*Textauszug*:
☆ ☆ ☆ ☆ ☆
Ungeschminkt aus dem Haus zu gehen war für mich nie ein Thema. Man könnte auch sagen, es war ein absolutes No-Go. Nicht mal zum Sport wäre ich ohne Make-Up gegangen und auch mein Freund hat mich am Anfang unserer Beziehung nie ungeschminkt gesehen. Die Angst vor Ablehnung oder davor, eine Angriffsfläche zu bieten, hatte mich so sehr im Griff, dass ich mich nie wirklich für das Auftragen von Schminke entschieden habe. Ich habe einfach gar nicht anders gekonnt. Tatsächlich habe ich das aber erst vor kurzem so richtig verstanden, obwohl sich das Thema schon immer in Bewegung und unter Beobachtung befunden hatte. Dieser Moment, als ich gemerkt habe, dass ich fremden Menschen (und auch einigen Freunden) nie mein natürliches Gesicht gezeigt habe, war für mich erschütternd und schmerzhaft. Nachdem ich mich nun einige Zeit mit diesem Gefühl rumgeschlagen habe und trotzdem keinen richtigen Zugang zu mir und meinem „nackten“ Gesicht fand, war ich so richtig schön unterwegs in Richtung Verzweiflung. All diese Artikel darüber, wie viel Freiheit einem ein ungeschminktes Gesicht geben kann und wie selbstverständlich alle anscheinend das Selbstbewusstsein zu diesem Schritt aufbringen konnten… mir wollte das alles einfach nicht in den Kopf und ich habe mich lang ganz anders gefühlt. Bis ich eines morgens vergangene Woche aufstand und mich ohne Make-Up so schön fand, dass ich beschlossen habe, erst mal eine Weile so zu bleiben.
In diesem Atemzug ist es mir erst mal ganz wichtig zu sagen, dass man das auch nicht muss. Ich mag diese Artikel und etwas übersimplifizierten Meinungsäußerungen nicht, die Frauen unter einem (oft vermeintlich) feministischen Deckmantel aufzwingen, auf jeden Fall ungeschminkt sein zu müssen und sich dabei gefälligst fantastisch zu fühlen. Man muss nicht ungeschminkt sein, um sich zu mögen, zu respektieren und um stark zu sein. Jeder soll das machen wie er möchte, die einen brauchen diese ungeschminkt Phase eben und sie mag auch im ein oder andere Fall für immer anhalten, andere tragen jeden Tag Wimpertusche und Rouge und sind trotzdem selbstbewusst. Es ist also wichtig zu verstehen, dass das hier meine persönliche Herangehensweise an das Thema ist, die weder Vorbild noch Abschreckung sein soll, sondern vor allem: ehrlich.
☆ ☆ ☆ ☆ ☆
*Aufgaben*:
A) Wann fand sich die erzählende Person im Text übers Ungeschminktsein morgens ohne Make-up so schön, dass sie erst mal so bleiben wollte?
B) Schreib aus dem Text übers Ungeschminktsein die Stelle von „In diesem Atemzug“ bis „vor allem: ehrlich.“ wortgetreu heraus.
C) Passen diese Aussagen zum Text übers Ungeschminktsein? Beantworte jede mit Ja oder Nein und zitiere die Worte aus dem Text, die den Ausschlag geben.
(i) Zum Sport ging die erzählende Person früher auch ohne Make-up.
(ii) Man muss nicht ungeschminkt sein, um stark zu sein.
(iii) Die hier beschriebene Herangehensweise soll ein Vorbild sein.
Die Zeilen danach sind eigener Stoff und gehören nicht zum Text übers Ungeschminktsein.
☆ ☆ ☆ ☆ ☆
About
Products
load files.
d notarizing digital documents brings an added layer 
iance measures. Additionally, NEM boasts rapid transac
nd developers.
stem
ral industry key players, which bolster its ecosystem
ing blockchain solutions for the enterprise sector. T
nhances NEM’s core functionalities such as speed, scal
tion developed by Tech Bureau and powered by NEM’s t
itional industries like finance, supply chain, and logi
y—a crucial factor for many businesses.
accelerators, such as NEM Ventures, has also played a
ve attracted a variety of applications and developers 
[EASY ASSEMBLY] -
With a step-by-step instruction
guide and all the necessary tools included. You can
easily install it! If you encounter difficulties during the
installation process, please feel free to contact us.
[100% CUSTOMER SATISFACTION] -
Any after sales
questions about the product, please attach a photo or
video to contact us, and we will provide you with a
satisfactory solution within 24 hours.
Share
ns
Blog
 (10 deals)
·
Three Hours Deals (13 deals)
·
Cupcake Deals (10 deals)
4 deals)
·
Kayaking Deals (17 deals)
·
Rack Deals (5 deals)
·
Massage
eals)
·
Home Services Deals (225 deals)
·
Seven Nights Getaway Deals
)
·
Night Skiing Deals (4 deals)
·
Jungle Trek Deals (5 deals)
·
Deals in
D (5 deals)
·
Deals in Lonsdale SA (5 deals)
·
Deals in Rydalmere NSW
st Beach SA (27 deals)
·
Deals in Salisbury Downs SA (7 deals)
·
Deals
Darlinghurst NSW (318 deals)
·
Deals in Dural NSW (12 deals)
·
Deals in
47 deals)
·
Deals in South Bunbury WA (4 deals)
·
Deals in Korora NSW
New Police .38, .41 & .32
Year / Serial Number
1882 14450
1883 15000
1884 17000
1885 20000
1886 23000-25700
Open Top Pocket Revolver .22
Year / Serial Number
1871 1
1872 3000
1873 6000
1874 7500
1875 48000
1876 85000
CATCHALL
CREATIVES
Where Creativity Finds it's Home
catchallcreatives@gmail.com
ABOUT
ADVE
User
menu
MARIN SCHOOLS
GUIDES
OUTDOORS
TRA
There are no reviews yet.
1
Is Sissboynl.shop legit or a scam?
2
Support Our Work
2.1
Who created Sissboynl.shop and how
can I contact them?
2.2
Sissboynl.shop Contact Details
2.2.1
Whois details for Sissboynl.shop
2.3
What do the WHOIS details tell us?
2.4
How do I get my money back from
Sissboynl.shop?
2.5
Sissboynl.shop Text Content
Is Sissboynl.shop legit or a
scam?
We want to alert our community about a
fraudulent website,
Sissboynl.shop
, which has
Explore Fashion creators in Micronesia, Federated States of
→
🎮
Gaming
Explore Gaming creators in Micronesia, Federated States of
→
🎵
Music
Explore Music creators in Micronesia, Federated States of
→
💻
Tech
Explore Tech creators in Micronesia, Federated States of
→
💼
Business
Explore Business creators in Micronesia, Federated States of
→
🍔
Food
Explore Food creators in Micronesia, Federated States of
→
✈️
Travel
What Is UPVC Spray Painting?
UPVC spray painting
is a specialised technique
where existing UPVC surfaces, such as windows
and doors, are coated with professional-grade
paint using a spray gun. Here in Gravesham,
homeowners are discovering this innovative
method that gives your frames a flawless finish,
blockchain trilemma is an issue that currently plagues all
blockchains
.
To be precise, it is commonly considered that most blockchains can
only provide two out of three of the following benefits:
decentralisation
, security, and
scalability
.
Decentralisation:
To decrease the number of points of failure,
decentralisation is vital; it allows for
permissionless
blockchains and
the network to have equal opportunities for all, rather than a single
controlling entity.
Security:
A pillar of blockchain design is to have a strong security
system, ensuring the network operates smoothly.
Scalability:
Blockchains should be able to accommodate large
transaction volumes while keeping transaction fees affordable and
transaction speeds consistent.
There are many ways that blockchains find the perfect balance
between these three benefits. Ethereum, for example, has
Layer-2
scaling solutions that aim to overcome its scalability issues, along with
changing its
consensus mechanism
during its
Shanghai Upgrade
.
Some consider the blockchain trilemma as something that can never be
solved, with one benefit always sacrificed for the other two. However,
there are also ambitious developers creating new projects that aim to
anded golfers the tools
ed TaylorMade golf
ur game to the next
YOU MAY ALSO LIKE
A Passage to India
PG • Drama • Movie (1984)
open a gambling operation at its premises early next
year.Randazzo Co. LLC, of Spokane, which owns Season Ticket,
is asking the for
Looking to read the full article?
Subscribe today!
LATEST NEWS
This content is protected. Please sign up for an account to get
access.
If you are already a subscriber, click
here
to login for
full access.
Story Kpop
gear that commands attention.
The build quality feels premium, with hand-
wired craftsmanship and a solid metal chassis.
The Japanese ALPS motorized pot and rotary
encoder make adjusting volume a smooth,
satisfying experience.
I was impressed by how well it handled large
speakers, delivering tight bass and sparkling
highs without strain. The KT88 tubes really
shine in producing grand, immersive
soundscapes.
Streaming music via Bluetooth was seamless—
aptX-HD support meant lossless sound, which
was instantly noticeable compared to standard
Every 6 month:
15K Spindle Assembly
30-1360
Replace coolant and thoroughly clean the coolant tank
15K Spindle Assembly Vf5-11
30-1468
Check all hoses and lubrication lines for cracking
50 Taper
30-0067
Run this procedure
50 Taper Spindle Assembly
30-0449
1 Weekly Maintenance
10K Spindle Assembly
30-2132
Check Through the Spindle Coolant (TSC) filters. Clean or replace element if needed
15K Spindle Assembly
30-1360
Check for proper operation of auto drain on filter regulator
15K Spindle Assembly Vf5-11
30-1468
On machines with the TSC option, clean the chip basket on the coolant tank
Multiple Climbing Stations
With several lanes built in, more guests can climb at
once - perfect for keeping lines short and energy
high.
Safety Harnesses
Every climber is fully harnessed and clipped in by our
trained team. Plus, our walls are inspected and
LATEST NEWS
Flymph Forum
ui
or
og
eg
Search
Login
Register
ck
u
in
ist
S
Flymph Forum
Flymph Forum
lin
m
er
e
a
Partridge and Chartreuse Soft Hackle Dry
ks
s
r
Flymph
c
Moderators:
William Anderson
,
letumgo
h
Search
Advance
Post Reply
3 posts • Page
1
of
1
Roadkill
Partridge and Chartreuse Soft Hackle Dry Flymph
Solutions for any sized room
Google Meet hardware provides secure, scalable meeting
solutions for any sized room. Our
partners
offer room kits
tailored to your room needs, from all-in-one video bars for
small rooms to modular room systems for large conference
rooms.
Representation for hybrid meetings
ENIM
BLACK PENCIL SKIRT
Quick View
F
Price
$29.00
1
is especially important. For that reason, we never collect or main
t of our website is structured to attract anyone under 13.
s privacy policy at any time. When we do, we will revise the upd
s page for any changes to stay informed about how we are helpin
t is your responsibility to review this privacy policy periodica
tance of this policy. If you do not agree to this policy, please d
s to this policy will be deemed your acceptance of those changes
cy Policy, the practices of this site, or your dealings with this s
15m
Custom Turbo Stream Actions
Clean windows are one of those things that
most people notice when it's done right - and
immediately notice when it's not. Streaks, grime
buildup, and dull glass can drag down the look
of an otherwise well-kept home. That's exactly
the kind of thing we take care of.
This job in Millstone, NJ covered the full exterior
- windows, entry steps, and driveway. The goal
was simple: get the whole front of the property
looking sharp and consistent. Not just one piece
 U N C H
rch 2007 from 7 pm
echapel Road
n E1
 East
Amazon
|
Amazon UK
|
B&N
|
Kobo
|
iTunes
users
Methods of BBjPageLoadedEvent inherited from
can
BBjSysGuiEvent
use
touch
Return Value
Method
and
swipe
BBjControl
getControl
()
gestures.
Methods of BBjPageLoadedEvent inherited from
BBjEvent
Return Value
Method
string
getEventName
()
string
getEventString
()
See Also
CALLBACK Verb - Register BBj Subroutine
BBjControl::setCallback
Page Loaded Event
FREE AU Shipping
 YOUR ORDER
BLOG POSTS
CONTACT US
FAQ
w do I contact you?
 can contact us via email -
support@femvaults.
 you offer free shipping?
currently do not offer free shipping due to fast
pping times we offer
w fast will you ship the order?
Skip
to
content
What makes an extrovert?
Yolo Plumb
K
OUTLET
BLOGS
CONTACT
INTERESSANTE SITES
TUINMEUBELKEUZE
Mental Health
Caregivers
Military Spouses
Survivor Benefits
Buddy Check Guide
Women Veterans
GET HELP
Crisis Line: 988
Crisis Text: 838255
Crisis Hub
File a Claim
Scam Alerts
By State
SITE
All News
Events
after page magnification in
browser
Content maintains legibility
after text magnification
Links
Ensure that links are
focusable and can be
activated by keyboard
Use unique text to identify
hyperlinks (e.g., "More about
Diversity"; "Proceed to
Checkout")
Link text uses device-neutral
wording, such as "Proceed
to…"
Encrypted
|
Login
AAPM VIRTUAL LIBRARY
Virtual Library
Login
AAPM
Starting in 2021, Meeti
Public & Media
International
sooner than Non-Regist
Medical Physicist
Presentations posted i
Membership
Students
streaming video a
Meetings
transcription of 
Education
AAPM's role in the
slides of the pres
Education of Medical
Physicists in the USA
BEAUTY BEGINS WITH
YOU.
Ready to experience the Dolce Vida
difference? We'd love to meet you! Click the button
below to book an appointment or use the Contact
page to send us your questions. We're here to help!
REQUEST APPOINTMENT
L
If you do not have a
☆ ☆ ☆ ☆ ☆
*Antworten*:
A) Eines Morgens vergangene Woche.

B)
In diesem Atemzug ist es mir erst mal ganz wichtig zu sagen, dass man das auch nicht muss. Ich mag diese Artikel und etwas übersimplifizierten Meinungsäußerungen nicht, die Frauen unter einem (oft vermeintlich) feministischen Deckmantel aufzwingen, auf jeden Fall ungeschminkt sein zu müssen und sich dabei gefälligst fantastisch zu fühlen. Man muss nicht ungeschminkt sein, um sich zu mögen, zu respektieren und um stark zu sein. Jeder soll das machen wie er möchte, die einen brauchen diese ungeschminkt Phase eben und sie mag auch im ein oder andere Fall für immer anhalten, andere tragen jeden Tag Wimpertusche und Rouge und sind trotzdem selbstbewusst. Es ist also wichtig zu verstehen, dass das hier meine persönliche Herangehensweise an das Thema ist, die weder Vorbild noch Abschreckung sein soll, sondern vor allem: ehrlich.

C)
(i) Nein: „Nicht mal zum Sport wäre ich ohne Make-Up gegangen“
(ii) Ja: „Man muss nicht ungeschminkt sein, um sich zu mögen, zu respektieren und um stark zu sein.“
(iii) Nein: „die weder Vorbild noch Abschreckung sein soll“